Text block:
---
The Devil can quote Shakespeare for his own purpose.
—G.B. Shaw 

The civilized have created the wretched, quite coldly and deliberately, and do not intend to change the status quo; are responsible for their slaughter and enslavement; rain down bombs on defenseless children whenever and wherever they decide that their “vital interests” are menaced, and think nothing of torturing a man to death: these people are not to be taken seriously when they speak of the “sanctity” of human life, or the “conscience” of the civilized world.
— James Baldwin 


The task of developing an economic vision begins with determining what an economy is, determining what values we aspire to, and deciding what our attitude is to existing options that we could retain. While we don’t wish to belabor this type of preparatory work, nor can we rush ahead to vision without any preparation at all. Thus our first three chapters, constituting part I, clear the way for what follows. 





Chapter 1 

What Is An Economy? 


He tried to read an elementary economics text; it bored him past endurance, it was like listening to somebody interminably recounting a long and stupid dream. He could not force himself to understand how banks functioned and so forth, because all the operations of capitalism were as meaningless to him as the rites of a primitive religion, as barbaric, as elaborate, and as unnecessary. In a human sacrifice to deity there might at least be a mistaken and terrible beauty; in the rites of the money-changers, where greed, laziness, and envy were assumed to move all men’s acts, even the terrible became banal.
---
Dataset content:
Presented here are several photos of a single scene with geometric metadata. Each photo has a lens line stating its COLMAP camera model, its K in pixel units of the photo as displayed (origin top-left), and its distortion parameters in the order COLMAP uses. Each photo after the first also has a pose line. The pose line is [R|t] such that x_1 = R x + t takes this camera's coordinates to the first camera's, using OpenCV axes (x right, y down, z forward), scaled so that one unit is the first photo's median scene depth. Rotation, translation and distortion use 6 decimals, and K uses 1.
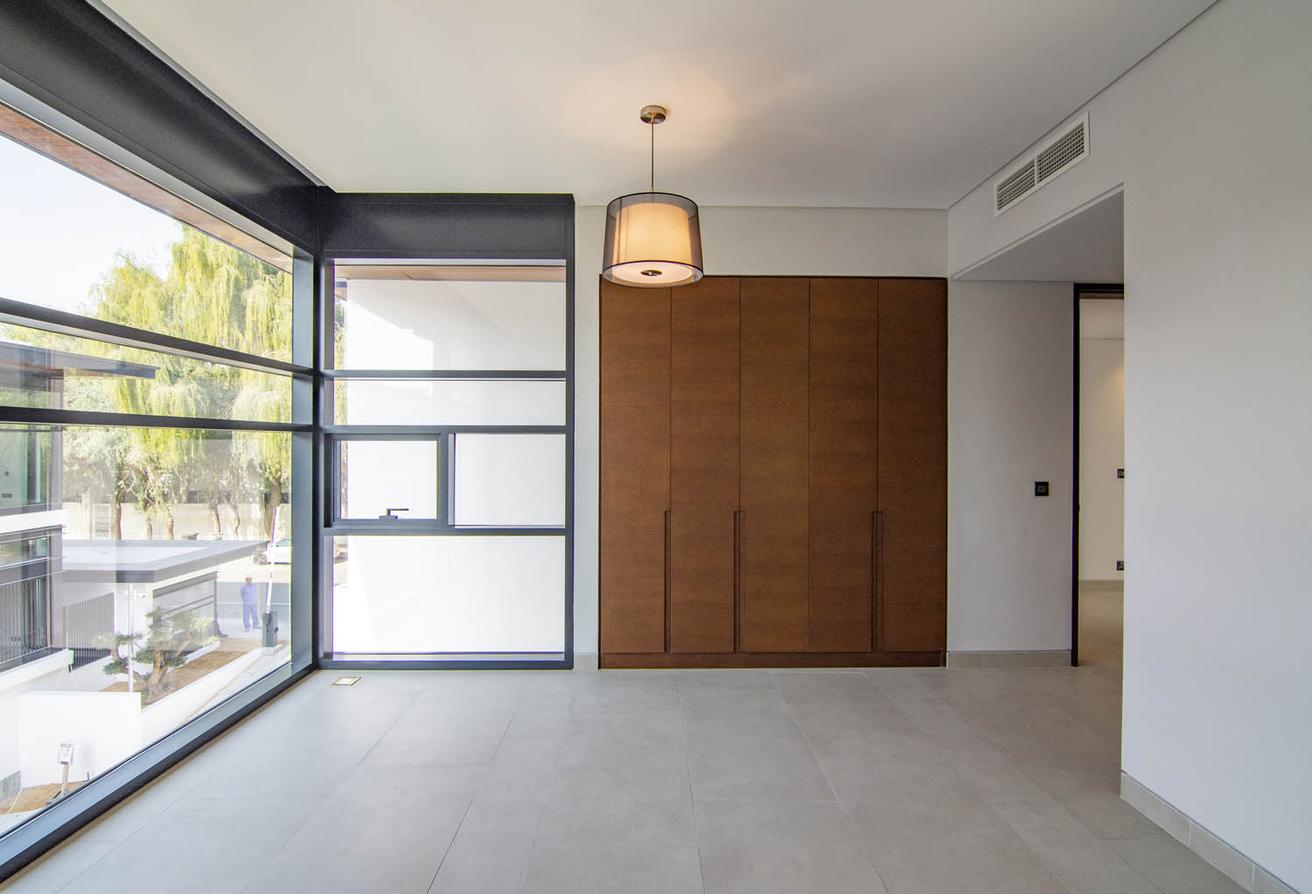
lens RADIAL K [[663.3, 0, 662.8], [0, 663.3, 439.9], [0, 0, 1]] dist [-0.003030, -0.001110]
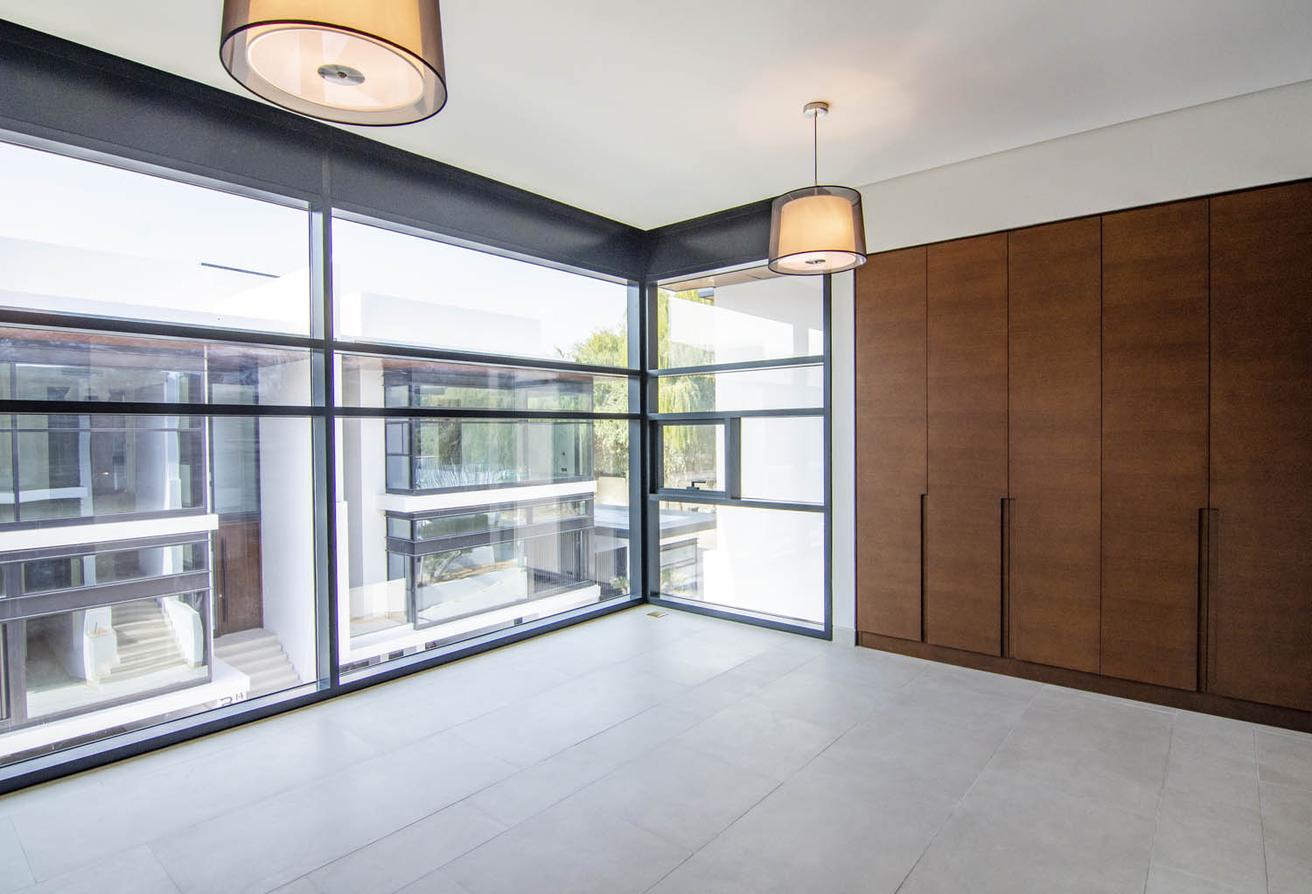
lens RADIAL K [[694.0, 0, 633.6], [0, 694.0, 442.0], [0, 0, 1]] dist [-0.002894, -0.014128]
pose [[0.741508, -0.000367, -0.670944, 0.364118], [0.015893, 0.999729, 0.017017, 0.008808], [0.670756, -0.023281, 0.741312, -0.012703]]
---
What to work on:
Translate this sentence from the text on economic vision into Spanish: "Thus our first three chapters, constituting part I, clear the way for what follows."

Reply:
Así, nuestros tres primeros capítulos, que constituyen la parte I, despejan el camino para lo que sigue.